[Page layout parsing data]
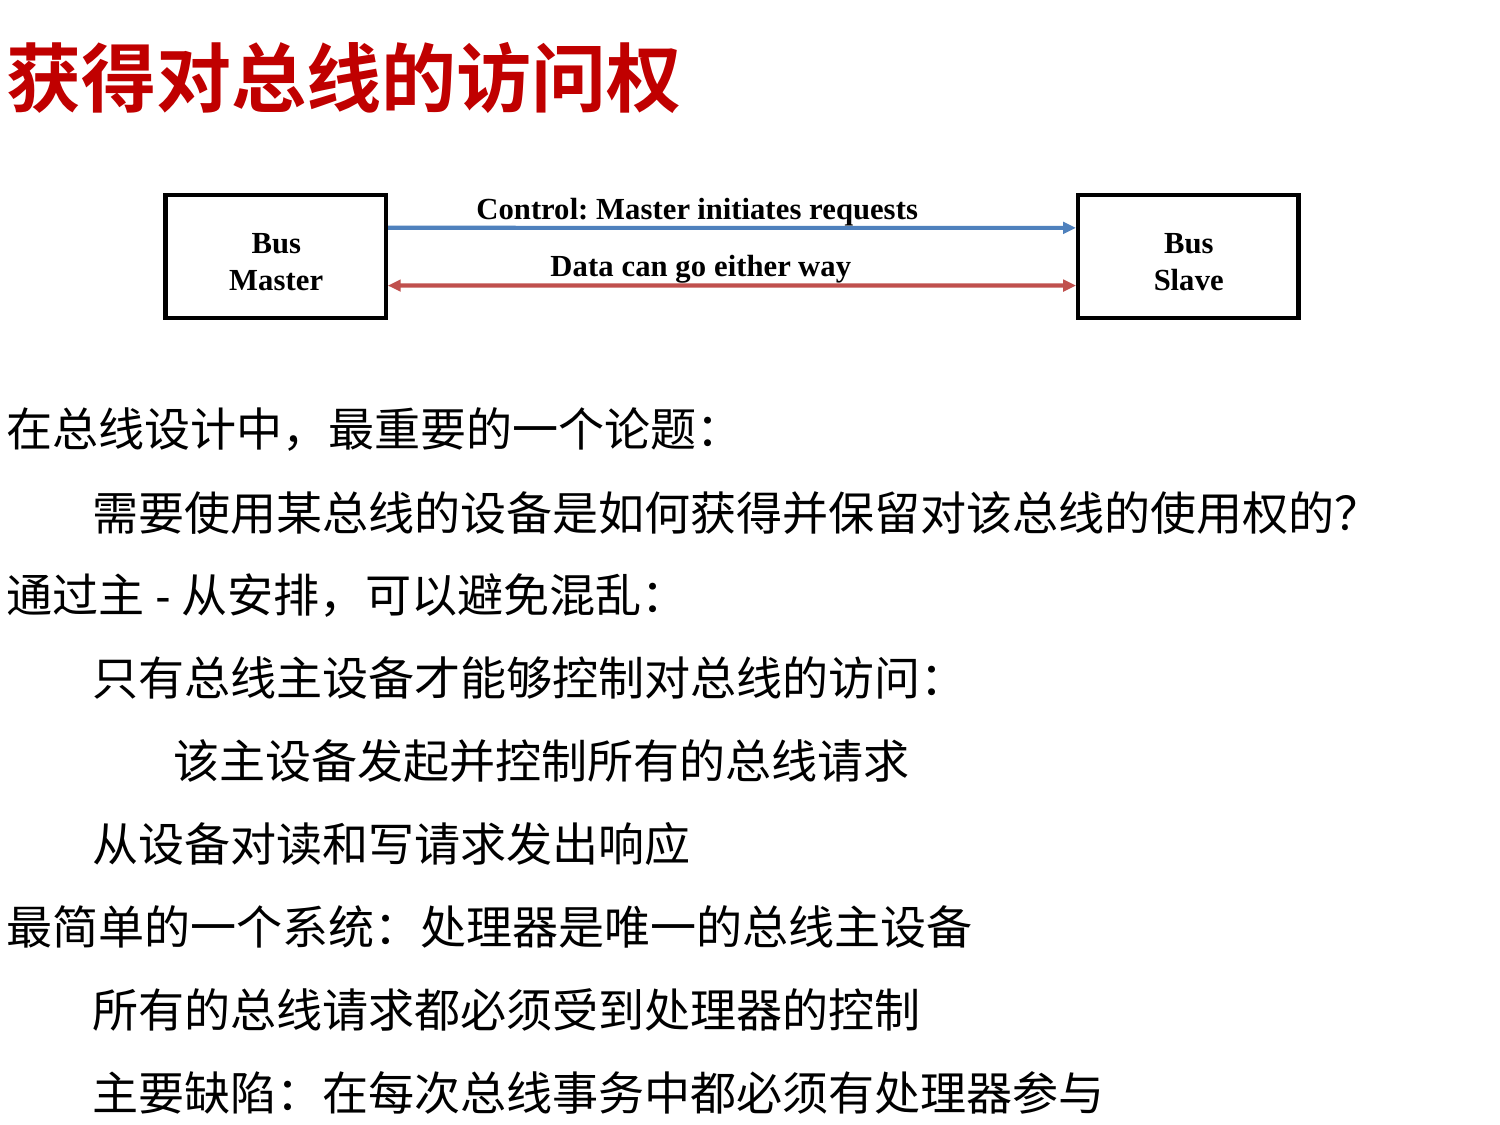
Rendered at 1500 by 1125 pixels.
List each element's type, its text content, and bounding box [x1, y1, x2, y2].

text_box Bus Slave [1139, 216, 1238, 304]
text_box Control: Master initiates requests [462, 181, 933, 232]
list 在总线设计中，最重要的一个论题： 需要使用某总线的设备是如何获得并保留对该总线的使用权的？ 通过主-从安排，可以避免混乱： 只有总线主设备才能够控制对总线的访问： 该主设备发起并控制所有的总线请求 从设备对读和写请求发出响应 最简单的一个系统：处理器是唯一的总线主设备 所有的总线请求都必须受到处理器的控制 主要缺陷：在每次总线事务中都必须有处理器参与 [6, 373, 1500, 1119]
text_box Data can go either way [536, 239, 866, 290]
text_box [1077, 195, 1299, 319]
title 获得对总线的访问权 [6, 31, 891, 128]
text_box [866, 279, 1076, 292]
text_box [388, 279, 536, 292]
text_box [165, 195, 387, 319]
text_box Bus Master [215, 216, 338, 304]
text_box [933, 221, 1076, 235]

> What the task asks: All the records need to be printed again exactly as written, though without their pictures.

> Task solution:
Rendered at 1500 by 1125 pixels.
List each element's type, its text content, and bounding box [x1, y1, x2, y2].

text_box Bus Slave [1139, 216, 1238, 304]
text_box Control: Master initiates requests [462, 181, 933, 232]
list 在总线设计中，最重要的一个论题： 需要使用某总线的设备是如何获得并保留对该总线的使用权的？ 通过主-从安排，可以避免混乱： 只有总线主设备才能够控制对总线的访问： 该主设备发起并控制所有的总线请求 从设备对读和写请求发出响应 最简单的一个系统：处理器是唯一的总线主设备 所有的总线请求都必须受到处理器的控制 主要缺陷：在每次总线事务中都必须有处理器参与 [6, 373, 1500, 1119]
text_box Data can go either way [536, 239, 866, 290]
text_box [1077, 195, 1299, 319]
title 获得对总线的访问权 [6, 31, 891, 128]
text_box [866, 279, 1076, 292]
text_box [388, 279, 536, 292]
text_box [165, 195, 387, 319]
text_box Bus Master [215, 216, 338, 304]
text_box [933, 221, 1076, 235]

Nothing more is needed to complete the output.